OxyR is required for oxidative stress resistance of the entomopathogenic bacterium Xenorhabdus nematophila and has a minor role during the bacterial interaction with its hosts.

Xenorhabdus nematophila is a Gram-negative bacterium, mutualistically associated with the soil nematode Steinernema carpocapsae, and this nemato-bacterial complex is parasitic for a broad spectrum of insects. The transcriptional regulator OxyR is widely conserved in bacteria and activates the transcription of a set of genes that influence cellular defence against oxidative stress. It is also involved in the virulence of several bacterial pathogens. The aim of this study was to identify the X. nematophila OxyR regulon and investigate its role in the bacterial life cycle. An oxyR mutant was constructed in X. nematophila and phenotypically characterized in vitro and in vivo after reassociation with its nematode partner. OxyR plays a major role during the X. nematophila resistance to oxidative stress in vitro. Transcriptome analysis allowed the identification of 59 genes differentially regulated in the oxyR mutant compared to the parental strain. In vivo, the oxyR mutant was able to reassociate with the nematode as efficiently as the control strain.

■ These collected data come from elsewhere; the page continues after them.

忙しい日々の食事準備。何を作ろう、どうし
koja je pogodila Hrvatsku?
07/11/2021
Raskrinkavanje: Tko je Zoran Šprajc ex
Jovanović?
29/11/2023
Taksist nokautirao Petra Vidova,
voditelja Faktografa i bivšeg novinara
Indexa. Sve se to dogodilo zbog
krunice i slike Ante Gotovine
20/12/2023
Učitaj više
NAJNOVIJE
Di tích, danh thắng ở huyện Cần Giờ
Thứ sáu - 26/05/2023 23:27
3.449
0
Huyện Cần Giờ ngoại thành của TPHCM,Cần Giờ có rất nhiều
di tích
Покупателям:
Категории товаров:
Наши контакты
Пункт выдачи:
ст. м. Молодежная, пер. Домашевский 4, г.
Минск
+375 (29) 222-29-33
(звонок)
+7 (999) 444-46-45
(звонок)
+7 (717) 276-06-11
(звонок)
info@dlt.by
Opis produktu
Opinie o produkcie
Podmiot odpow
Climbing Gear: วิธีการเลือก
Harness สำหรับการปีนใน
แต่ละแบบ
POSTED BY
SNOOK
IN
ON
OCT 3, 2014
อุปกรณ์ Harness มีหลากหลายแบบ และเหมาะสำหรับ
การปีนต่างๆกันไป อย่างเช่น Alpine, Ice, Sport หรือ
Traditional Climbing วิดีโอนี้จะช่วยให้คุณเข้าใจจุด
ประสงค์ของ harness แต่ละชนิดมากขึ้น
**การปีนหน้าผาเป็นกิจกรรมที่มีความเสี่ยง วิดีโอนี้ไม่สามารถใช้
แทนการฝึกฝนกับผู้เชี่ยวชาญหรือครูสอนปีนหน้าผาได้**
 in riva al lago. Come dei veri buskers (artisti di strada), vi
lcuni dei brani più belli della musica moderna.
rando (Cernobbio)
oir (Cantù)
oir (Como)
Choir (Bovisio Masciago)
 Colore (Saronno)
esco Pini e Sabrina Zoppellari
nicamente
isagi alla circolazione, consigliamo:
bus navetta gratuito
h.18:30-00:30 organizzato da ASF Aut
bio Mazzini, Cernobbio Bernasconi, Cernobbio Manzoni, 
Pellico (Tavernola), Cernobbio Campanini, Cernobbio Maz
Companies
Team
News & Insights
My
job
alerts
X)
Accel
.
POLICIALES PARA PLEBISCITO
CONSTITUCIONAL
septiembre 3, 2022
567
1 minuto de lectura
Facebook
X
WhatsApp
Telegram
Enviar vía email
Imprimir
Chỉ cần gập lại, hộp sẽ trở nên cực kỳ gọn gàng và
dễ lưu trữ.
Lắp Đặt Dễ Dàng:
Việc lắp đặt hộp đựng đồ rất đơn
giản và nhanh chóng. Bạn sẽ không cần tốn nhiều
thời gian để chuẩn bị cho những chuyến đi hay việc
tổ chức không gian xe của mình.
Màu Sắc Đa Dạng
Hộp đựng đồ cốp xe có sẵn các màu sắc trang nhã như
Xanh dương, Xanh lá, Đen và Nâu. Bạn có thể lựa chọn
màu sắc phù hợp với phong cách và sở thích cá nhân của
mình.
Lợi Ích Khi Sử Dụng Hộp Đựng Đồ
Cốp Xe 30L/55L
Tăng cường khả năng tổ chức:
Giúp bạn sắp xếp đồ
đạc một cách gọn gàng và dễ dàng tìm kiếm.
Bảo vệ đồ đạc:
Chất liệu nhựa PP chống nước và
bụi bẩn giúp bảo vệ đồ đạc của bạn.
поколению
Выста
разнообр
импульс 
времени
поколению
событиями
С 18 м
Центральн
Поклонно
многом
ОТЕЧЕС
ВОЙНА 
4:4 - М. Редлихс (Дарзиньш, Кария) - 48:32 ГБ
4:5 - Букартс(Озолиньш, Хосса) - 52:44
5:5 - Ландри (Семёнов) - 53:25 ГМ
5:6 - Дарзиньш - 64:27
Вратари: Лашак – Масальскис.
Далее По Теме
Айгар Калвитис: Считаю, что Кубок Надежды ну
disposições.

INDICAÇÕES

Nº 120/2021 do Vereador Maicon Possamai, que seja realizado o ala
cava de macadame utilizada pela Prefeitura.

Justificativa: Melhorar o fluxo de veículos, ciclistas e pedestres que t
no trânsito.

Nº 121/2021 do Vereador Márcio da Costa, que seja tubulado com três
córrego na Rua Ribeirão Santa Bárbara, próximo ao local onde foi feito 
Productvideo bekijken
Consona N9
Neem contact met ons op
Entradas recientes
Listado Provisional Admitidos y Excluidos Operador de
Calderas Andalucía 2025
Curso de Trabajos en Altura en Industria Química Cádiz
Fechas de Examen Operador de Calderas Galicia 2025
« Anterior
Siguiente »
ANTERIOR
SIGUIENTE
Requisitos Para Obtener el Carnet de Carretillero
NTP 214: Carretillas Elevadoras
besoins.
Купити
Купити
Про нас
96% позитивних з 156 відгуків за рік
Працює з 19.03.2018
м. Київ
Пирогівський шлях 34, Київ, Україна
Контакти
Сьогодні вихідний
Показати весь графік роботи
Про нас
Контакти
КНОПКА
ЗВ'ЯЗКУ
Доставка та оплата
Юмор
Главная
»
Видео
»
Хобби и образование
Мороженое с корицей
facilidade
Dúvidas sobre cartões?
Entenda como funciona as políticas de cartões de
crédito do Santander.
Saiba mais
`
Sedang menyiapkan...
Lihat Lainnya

These nemato-bacterial complexes harbouring the oxyR mutant symbiont were able to rapidly kill the insect larvae in less than 48 h after infestation, suggesting that factors other than OxyR could also allow X. nematophila to cope with oxidative stress encountered during this phase of infection in insect. The significantly increased number of offspring of the nemato-bacterial complex when reassociated with the X. nematophila oxyR mutant compared to the control strain revealed a potential role of OxyR during this symbiotic stage of the bacterial life cycle.